APIEval-20 is a functional testing benchmark. Every scenario, every planted bug, and every scoring dimension is scoped to functional correctness — how well an agent validates that an API behaves as intended given valid and invalid inputs. Security vulnerabilities, authentication bypasses, injection attacks, and authorization failures are explicitly out of scope here.

This is the first entry in what we plan to be a growing family of API testing benchmarks, each targeting a distinct testing discipline. Coming soon:

APIEval-Security

A dedicated benchmark for API security testing. Built on the same black-box setup, it evaluates whether an agent can identify authentication weaknesses, authorization flaws, injection vulnerabilities, and other OWASP API Security Top 10 categories from schema and payload alone.

Agent Benchmark: Coding & Testing Agents

A comprehensive head-to-head comparison of all major coding and testing agents — including Cursor, GitHub Copilot, Devin, and KushoAI — evaluated on the APIEval-20 scenario set. The goal is to give teams a clear, data-driven picture of where each agent stands in the API testing space specifically, not just general coding tasks.

APIEval-50

A larger scenario set covering 50 APIs with an expanded bug taxonomy, including concurrency bugs, state-dependent failures, and multi-step workflow errors.
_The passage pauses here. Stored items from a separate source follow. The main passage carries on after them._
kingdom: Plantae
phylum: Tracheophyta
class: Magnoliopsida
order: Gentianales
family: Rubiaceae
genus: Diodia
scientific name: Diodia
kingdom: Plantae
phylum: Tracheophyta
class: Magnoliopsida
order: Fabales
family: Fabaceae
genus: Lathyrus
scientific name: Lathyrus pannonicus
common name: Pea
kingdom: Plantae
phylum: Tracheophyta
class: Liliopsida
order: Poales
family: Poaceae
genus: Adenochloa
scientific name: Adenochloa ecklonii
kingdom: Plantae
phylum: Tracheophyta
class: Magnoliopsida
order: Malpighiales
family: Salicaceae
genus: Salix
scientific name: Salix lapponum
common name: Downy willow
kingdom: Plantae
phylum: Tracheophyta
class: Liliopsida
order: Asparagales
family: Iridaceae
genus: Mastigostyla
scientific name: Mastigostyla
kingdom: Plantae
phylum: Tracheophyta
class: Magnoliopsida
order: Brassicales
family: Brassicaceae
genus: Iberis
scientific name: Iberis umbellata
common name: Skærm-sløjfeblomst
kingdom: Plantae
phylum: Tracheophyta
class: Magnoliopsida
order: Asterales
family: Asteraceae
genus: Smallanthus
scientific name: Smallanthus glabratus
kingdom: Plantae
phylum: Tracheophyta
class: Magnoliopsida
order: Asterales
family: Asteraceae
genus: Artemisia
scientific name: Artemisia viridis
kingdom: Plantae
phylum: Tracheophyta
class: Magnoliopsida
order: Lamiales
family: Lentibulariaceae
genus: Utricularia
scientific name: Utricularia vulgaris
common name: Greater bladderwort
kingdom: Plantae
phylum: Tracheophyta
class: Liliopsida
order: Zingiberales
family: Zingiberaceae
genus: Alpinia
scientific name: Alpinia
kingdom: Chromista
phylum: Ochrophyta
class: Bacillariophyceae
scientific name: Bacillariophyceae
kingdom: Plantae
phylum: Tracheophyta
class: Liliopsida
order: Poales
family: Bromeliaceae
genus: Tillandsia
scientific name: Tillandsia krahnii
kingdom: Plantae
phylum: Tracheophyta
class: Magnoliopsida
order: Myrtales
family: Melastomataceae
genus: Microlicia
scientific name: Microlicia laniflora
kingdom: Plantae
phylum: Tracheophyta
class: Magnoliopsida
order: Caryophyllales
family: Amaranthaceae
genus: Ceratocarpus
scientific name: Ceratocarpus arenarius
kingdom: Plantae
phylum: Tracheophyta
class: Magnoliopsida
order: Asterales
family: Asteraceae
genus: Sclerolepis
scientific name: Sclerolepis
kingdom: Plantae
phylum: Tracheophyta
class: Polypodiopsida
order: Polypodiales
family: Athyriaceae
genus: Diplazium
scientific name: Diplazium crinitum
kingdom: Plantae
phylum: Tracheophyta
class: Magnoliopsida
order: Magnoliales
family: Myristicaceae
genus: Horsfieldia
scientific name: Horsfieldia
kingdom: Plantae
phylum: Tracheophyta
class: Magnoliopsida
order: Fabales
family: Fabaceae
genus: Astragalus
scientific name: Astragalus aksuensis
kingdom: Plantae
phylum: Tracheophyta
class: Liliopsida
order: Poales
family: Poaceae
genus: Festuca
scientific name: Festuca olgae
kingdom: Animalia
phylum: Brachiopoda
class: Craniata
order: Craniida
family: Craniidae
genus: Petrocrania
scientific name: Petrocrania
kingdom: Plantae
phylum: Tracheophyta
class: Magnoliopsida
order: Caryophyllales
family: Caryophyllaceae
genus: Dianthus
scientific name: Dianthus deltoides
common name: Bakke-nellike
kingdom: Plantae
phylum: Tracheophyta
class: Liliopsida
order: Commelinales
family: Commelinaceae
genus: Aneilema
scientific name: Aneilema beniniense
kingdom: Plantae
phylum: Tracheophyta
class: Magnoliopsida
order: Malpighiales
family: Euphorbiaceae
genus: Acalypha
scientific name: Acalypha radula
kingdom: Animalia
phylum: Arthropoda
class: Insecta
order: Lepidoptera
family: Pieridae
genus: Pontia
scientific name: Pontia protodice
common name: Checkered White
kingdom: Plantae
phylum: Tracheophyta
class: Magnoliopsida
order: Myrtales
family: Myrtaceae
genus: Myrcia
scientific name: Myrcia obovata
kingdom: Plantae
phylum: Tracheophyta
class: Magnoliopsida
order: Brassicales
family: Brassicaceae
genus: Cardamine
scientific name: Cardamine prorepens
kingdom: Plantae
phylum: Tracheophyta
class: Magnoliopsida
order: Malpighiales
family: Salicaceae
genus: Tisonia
APIEval-20 is an open benchmark created by KushoAI to evaluate AI agent capability on black-box API test suite generation. All reference implementations are hosted and maintained by KushoAI. Evaluation is run through the hosted harness to prevent contamination.

The benchmark is versioned. Scores reported against APIEval-20 v1.0 are not directly comparable to future versions without explicit cross-version normalisation.